French enactment of ECJ ruling could hurt rapeseed exports to France
In May 2020, France informed the EC of its intention to delist in-vitro random mutagenesis with chemical or physical agents to comply with the French Council of State’s - France’s Supreme Court - ruling in February this year, noted a USDA report.
The French court’s decision was based on the European Court of Justice (ECJ) 2018 judgement on New Breeding Techniques (NBTs), which determined that organisms obtained via in-vitro mutagenesis techniques should be subject to GMO regulation.
“This decision will ban Clearfield herbicide resistant varieties of rapeseed for use, disallowing these varieties of rapeseed and requiring a zero-tolerance for any contamination from these varieties.
“It will negatively impact rapeseed and seed exports from Canada, other EU countries and South America to France,” found the USDA publication.
Herbicide tolerant rapeseed is the fifth most important biotech plant trait commercialized since 1996; it has been adopted largely in Canada, the USA, and Australia (ISAAA, 2018).

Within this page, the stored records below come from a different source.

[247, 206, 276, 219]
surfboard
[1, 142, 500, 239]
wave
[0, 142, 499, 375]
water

Source: Front. Plant Sci., 05 November 2019 | https://doi.org/10.3389/fpls.2019.01423S
If France sees that additional measures are needed to implement the ECJ decision, US agricultural exports for products developed using NBTs could be negatively impacted as well, cautioned the US agency.
The French Council of State also said in February 2020 the French authorities should carry out an assessment to evaluate potential risks related to herbicide-resistant crops and define growing conditions intended to limit the use of herbicides.
The French court ordered that its ruling be implemented by August 7, 2020. However, the USDA reckons that deadline will be difficult to meet for a variety of reasons.
It also noted some inconsistency in the French court's ruling:
“Interestingly, the French decree only names Clearfield rapeseed that was planted on a minimal 10,000 hectares out of a total rapeseed area of 1.1 million hectares in 2020. It exempted sunflower varieties that were developed using similar techniques that were widely adopted by French growers.
“One-third of the 2020 French sunflower area of 700,000 hectares is believed to be planted with Clearfield sunflower varieties. Herbicide resistant chicory varieties were also not included into the French list.”
France also notified the EC of its intention to amend its official catalog of seeds. It will remove seven banned Clearfield herbicide resistant varieties of rapeseed registered on the French official seed catalog as well as 103 varieties listed on the official European seed catalog, developed and approved in other EU member states.
“This decision could undermine the EU single market principle as those 103 varieties are legally marketable in any EU countries under EU rules,” said the USDA.
The ECJ ruling in July 2018 went against the findings of its Advocate General, who had some months earlier, recommended that restrictive regulations developed for GMOs in 2001 should not apply to plants and animals bred using CRISPR or other gene editing techniques.
The judgment was also highly criticized, in terms of the legal uncertainty it engendered and for its potential to negatively impact innovation in EU farming. Indeed, there were immediate calls for it be amended to ensure Europe’s agricultural sector would not miss out on new breeding techniques (NBTs) like CRISPR/Cas9.